◆ **Goal 1**
Reproduce the passage of the Google My Business listings text from "Pro tip: Emoji-based" up to and including "Text’ type searches.".

◆ **Supplied text**
/---
Humanize your listing

Cover Photo, Profile Photo and Video

Businesses that include photos in their listings report 42% more searches for driving directions via Google Maps and 35% more clicks through to their websites.

Those figures are probably much higher in the escape room industry where a lot depends on visuals.

People play for the thrill. Unless they feel they can get the kicks in your rooms, they won’t make a reservation.

That’s why it’s critical you include all three – cover photo, profile photo and a video.

  The cover photo is what appears on Google Search and Google Maps.

 The profile photo is what appears when you answer questions or upload posts.

Also note, this by itself gives you a chance to interact with players since you can ask players for permission to upload any pictures or videos they may have taken.

The option for adding photos and videos is available in the ‘Photos’ option in the main menu of your dashboard.

Google has placed some conditions on what kind of photos and videos can be uploaded which you should check out.

 Google My Business Posts

These are short posts that appear in the knowledge panel.

I should clarify that I’m not associated with the escape room in any way. I’m simply showing how they use their posts as an effective marketing tool.

The one I’ve shown is an open advertisement but you can write posts merely to spread goodwill like one wishing people a merry Christmas.

Or you could write about some new facility or room you’re thinking of introducing…or merely about an escape room theme that’s enjoying a surge in popularity.

As you can see, the posts are placed just below your contact details, which makes them very noticeable.

Please keep in mind posts remain live for 7 days only after which they don’t appear on the panel any more. So you should keep uploading posts every week or every fortnight. Google also sends you reminders when your posts ‘go dark’.

Pro tip: This is not only about posts but about any text you upload to be part of the knowledge panel.

You can add up to 750 characters in any text but the knowledge panel will cut your post off at 250. The subsequent characters can be seen by clicking on the ‘MORE’ option.

So, try to deliver your key punch within the first 250 characters.

Pro tip: Emoji-based SEO could emerge as the next big thing in SEO. I’d advise you to make an early start by adding an emoji to some of your GMB posts.

Don’t add more than one per post. Remember, you’re not trying to be cute; you’re trying to be smart and get ranked in ‘Emoji + Text’ type searches.

If you’re unsure how to add an emoji from your laptop, Huff Post can guide you through the process.

Pro tip: If your post is of the advertisement type (announcing a discount or a new room etc) make sure to add a call to action like ‘Book Now!’. Google itself makes this suggestion.

Interact with current and potential players

 Google My Business Messages

Research suggests most leads don’t want to communicate with businesses via voice calls; they prefer text messages.

And Google, ever mindful of consumer trends, has a messaging feature that lets you interact with players via text messages. This feature is available via the ‘Messaging’ option on the Google My Business dashboard.
\---
◆ **Goal 2**
In the records, give only the lines from the line with "FITS header cards" up to and including the line with "CTYPE1; Typically HPLN", substituting "header keywords" for "header cards" and leaving everything else unchanged.

◆ **Saved entries**
/---
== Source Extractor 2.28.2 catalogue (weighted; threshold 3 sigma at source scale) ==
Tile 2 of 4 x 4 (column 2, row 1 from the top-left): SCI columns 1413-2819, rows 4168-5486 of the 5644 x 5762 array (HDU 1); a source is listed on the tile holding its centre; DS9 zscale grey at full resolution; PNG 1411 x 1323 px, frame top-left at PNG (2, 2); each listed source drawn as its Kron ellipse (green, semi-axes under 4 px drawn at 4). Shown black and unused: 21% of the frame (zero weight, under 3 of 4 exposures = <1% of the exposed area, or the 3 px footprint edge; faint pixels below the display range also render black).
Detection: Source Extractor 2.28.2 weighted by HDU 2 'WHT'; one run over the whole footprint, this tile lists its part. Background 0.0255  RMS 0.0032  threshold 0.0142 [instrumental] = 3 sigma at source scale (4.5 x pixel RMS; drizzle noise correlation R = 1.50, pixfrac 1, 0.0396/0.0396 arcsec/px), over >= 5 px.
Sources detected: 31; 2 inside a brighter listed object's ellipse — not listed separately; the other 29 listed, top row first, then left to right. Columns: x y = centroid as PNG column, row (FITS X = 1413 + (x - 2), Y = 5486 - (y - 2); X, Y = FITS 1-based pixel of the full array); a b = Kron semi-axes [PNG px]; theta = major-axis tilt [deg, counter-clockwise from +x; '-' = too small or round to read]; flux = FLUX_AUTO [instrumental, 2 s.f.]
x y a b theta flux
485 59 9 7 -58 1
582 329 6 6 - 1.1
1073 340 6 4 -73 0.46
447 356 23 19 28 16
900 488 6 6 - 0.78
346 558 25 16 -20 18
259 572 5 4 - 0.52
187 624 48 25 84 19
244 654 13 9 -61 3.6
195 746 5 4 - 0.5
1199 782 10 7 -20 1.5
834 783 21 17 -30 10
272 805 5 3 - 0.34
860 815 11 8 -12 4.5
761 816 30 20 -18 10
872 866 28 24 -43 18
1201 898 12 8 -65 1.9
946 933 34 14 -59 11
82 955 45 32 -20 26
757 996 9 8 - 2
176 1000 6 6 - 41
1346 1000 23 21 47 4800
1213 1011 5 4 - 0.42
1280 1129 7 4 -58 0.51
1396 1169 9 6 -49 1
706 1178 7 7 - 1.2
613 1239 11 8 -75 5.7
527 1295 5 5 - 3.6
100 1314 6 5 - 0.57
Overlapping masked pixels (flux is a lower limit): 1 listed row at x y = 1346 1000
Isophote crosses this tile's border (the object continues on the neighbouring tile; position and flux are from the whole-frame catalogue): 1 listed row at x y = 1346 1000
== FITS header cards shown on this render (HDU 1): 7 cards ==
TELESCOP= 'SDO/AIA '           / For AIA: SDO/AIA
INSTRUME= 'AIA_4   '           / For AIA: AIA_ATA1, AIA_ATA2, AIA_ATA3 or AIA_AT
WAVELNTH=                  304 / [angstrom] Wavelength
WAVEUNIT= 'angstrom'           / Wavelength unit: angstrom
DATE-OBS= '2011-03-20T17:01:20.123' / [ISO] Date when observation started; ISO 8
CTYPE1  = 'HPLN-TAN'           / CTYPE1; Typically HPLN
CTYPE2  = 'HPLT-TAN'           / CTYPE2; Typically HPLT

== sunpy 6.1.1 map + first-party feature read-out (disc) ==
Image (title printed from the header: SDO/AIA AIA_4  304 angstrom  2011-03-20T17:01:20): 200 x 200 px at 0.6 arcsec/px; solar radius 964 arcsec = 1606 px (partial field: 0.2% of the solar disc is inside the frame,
\---
◆ **Exercise solution 1**
Pro tip: Emoji-based SEO could emerge as the next big thing in SEO. I’d advise you to make an early start by adding an emoji to some of your GMB posts.

Don’t add more than one per post. Remember, you’re not trying to be cute; you’re trying to be smart and get ranked in ‘Emoji + Text’ type searches.

◆ **Exercise solution 2**
== FITS header keywords shown on this render (HDU 1): 7 cards ==
TELESCOP= 'SDO/AIA '           / For AIA: SDO/AIA
INSTRUME= 'AIA_4   '           / For AIA: AIA_ATA1, AIA_ATA2, AIA_ATA3 or AIA_AT
WAVELNTH=                  304 / [angstrom] Wavelength
WAVEUNIT= 'angstrom'           / Wavelength unit: angstrom
DATE-OBS= '2011-03-20T17:01:20.123' / [ISO] Date when observation started; ISO 8
CTYPE1  = 'HPLN-TAN'           / CTYPE1; Typically HPLN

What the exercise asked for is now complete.